» **Activity**: Once the line containing "X59000000Y-160260000D03*" is located, output it and every line after it through the end of the records, exactly as written and nothing else.

Exercise data section start

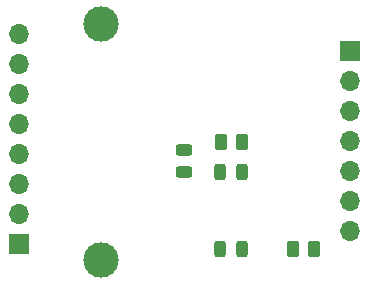
<source format=gbr>
%TF.GenerationSoftware,KiCad,Pcbnew,7.0.7-7.0.7~ubuntu20.04.1*%
%TF.CreationDate,2023-08-31T15:52:28+01:00*%
%TF.ProjectId,hot-end-connector,686f742d-656e-4642-9d63-6f6e6e656374,rev?*%
%TF.SameCoordinates,Original*%
%TF.FileFunction,Soldermask,Top*%
%TF.FilePolarity,Negative*%
%FSLAX46Y46*%
G04 Gerber Fmt 4.6, Leading zero omitted, Abs format (unit mm)*
G04 Created by KiCad (PCBNEW 7.0.7-7.0.7~ubuntu20.04.1) date 2023-08-31 15:52:28*
%MOMM*%
%LPD*%
G01*
G04 APERTURE LIST*
G04 Aperture macros list*
%AMRoundRect*
0 Rectangle with rounded corners*
0 $1 Rounding radius*
0 $2 $3 $4 $5 $6 $7 $8 $9 X,Y pos of 4 corners*
0 Add a 4 corners polygon primitive as box body*
4,1,4,$2,$3,$4,$5,$6,$7,$8,$9,$2,$3,0*
0 Add four circle primitives for the rounded corners*
1,1,$1+$1,$2,$3*
1,1,$1+$1,$4,$5*
1,1,$1+$1,$6,$7*
1,1,$1+$1,$8,$9*
0 Add four rect primitives between the rounded corners*
20,1,$1+$1,$2,$3,$4,$5,0*
20,1,$1+$1,$4,$5,$6,$7,0*
20,1,$1+$1,$6,$7,$8,$9,0*
20,1,$1+$1,$8,$9,$2,$3,0*%
G04 Aperture macros list end*
%ADD10RoundRect,0.250000X-0.262500X-0.450000X0.262500X-0.450000X0.262500X0.450000X-0.262500X0.450000X0*%
%ADD11C,3.000000*%
%ADD12RoundRect,0.243750X0.456250X-0.243750X0.456250X0.243750X-0.456250X0.243750X-0.456250X-0.243750X0*%
%ADD13RoundRect,0.243750X-0.243750X-0.456250X0.243750X-0.456250X0.243750X0.456250X-0.243750X0.456250X0*%
%ADD14RoundRect,0.243750X0.243750X0.456250X-0.243750X0.456250X-0.243750X-0.456250X0.243750X-0.456250X0*%
%ADD15R,1.700000X1.700000*%
%ADD16O,1.700000X1.700000*%
G04 APERTURE END LIST*
D10*
%TO.C,R1*%
X54175000Y-177000000D03*
X56000000Y-177000000D03*
%TD*%
%TO.C,R2*%
X48087500Y-168000000D03*
X49912500Y-168000000D03*
%TD*%
D11*
%TO.C,H1*%
X38000000Y-178000000D03*
%TD*%
D12*
%TO.C,1N4148*%
X45000000Y-170500000D03*
X45000000Y-168625000D03*
%TD*%
D11*
%TO.C,H2*%
X38000000Y-158000000D03*
%TD*%
D13*
%TO.C,D1*%
X48062500Y-177000000D03*
X49937500Y-177000000D03*
%TD*%
D14*
%TO.C,D2*%
X49937500Y-170500000D03*
X48062500Y-170500000D03*
%TD*%
D15*
%TO.C,J1*%
X59000000Y-160260000D03*
D16*
X59000000Y-162800000D03*
X59000000Y-165340000D03*
X59000000Y-167880000D03*
X59000000Y-170420000D03*
X59000000Y-172960000D03*
X59000000Y-175500000D03*
%TD*%
D15*
%TO.C,J2*%
X31000000Y-176620000D03*
D16*
X31000000Y-174080000D03*
X31000000Y-171540000D03*
X31000000Y-169000000D03*
X31000000Y-166460000D03*
X31000000Y-163920000D03*
X31000000Y-161380000D03*
X31000000Y-158840000D03*
%TD*%
M02*

</source>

Exercise data section end

» **Task solution**:
X59000000Y-160260000D03*
D16*
X59000000Y-162800000D03*
X59000000Y-165340000D03*
X59000000Y-167880000D03*
X59000000Y-170420000D03*
X59000000Y-172960000D03*
X59000000Y-175500000D03*
%TD*%
D15*
%TO.C,J2*%
X31000000Y-176620000D03*
D16*
X31000000Y-174080000D03*
X31000000Y-171540000D03*
X31000000Y-169000000D03*
X31000000Y-166460000D03*
X31000000Y-163920000D03*
X31000000Y-161380000D03*
X31000000Y-158840000D03*
%TD*%
M02*

</source>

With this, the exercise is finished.